## EXCERTO DO DOCUMENTO
Podemos continuar a comer tanta
carne? artigo de Esther Vivas.
A
carne tornou-se indispensável na nossa comida. Parece que não podemos viver sem
ela. Se até há poucos anos, o seu consumo era um privilégio, uma comida de dias
de festa, hoje se tornou num ato quotidiano. Quiçá, inclusive, demasiado
quotidiano. Precisamos comer tanta carne? Que impacto tem no meio ambiente? Que
consequências para o bem-estar animal? Para os direitos dos trabalhadores? E
para a nossa saúde?
O consumo de carne associa-se a progresso e
modernidade. De facto, no Estado espanhol entre 1965 e 1991 a sua ingestão foi
multiplicada por quatro, especialmente a de carne de porco, segundo dados do
Ministério da Agricultura. Nos últimos anos, no entanto, o consumo nos países
industrializados estagnou ou até diminuiu, devido, entre outras questões, aos
escândalos alimentares (vacas loucas, gripe das aves, frangos com dioxinas,
carne de cavalo em vez de carne de vaca, etc.) e a uma maior preocupação com o
que comemos. De qualquer modo, há que recordar que também aqui, e ainda mais
num contexto de crise, largos setores não podem optar por alimentos frescos nem
de qualidade ou escolher entre dietas com ou sem carne.

## ENUNCIADO 1
Responda, por favor, com base no excerto sobre o consumo de carne:
(a) Até há poucos anos, como era descrito o consumo de carne?
(b) Entre que anos se multiplicou por quatro a ingestão de carne no Estado espanhol?
(c) Que carne teve um aumento especialmente acentuado nesse período?
## ENUNCIADO 2
Identifique todas as linhas das entradas que contêm a palavra "Phúc". Tenha em conta a distinção entre maiúsculas e minúsculas.

## DADOS REGISTADOS
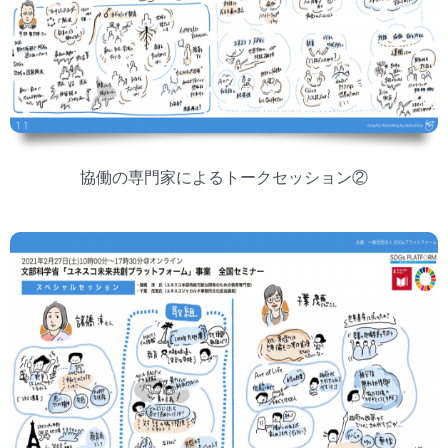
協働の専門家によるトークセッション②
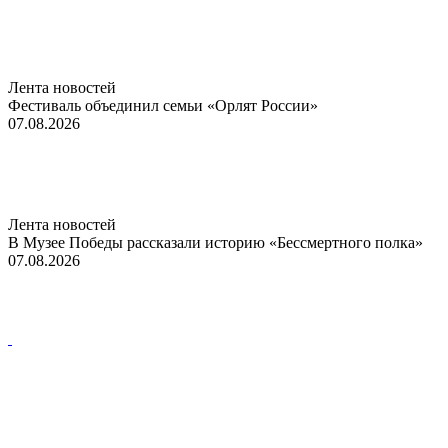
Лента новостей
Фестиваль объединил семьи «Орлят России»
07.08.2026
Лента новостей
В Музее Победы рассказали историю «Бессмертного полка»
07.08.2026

---

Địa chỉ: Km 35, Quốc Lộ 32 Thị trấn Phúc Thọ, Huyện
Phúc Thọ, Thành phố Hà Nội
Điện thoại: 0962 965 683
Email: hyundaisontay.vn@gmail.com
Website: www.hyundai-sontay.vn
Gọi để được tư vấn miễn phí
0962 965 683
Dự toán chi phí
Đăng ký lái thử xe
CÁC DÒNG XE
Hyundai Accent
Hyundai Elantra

## ZONA DE RESPOSTA 1
(a) Era um privilégio, uma comida de dias de festa.
(b) Entre 1965 e 1991.
(c) A carne de porco.

## ZONA DE RESPOSTA 2
Địa chỉ: Km 35, Quốc Lộ 32 Thị trấn Phúc Thọ, Huyện
Phúc Thọ, Thành phố Hà Nội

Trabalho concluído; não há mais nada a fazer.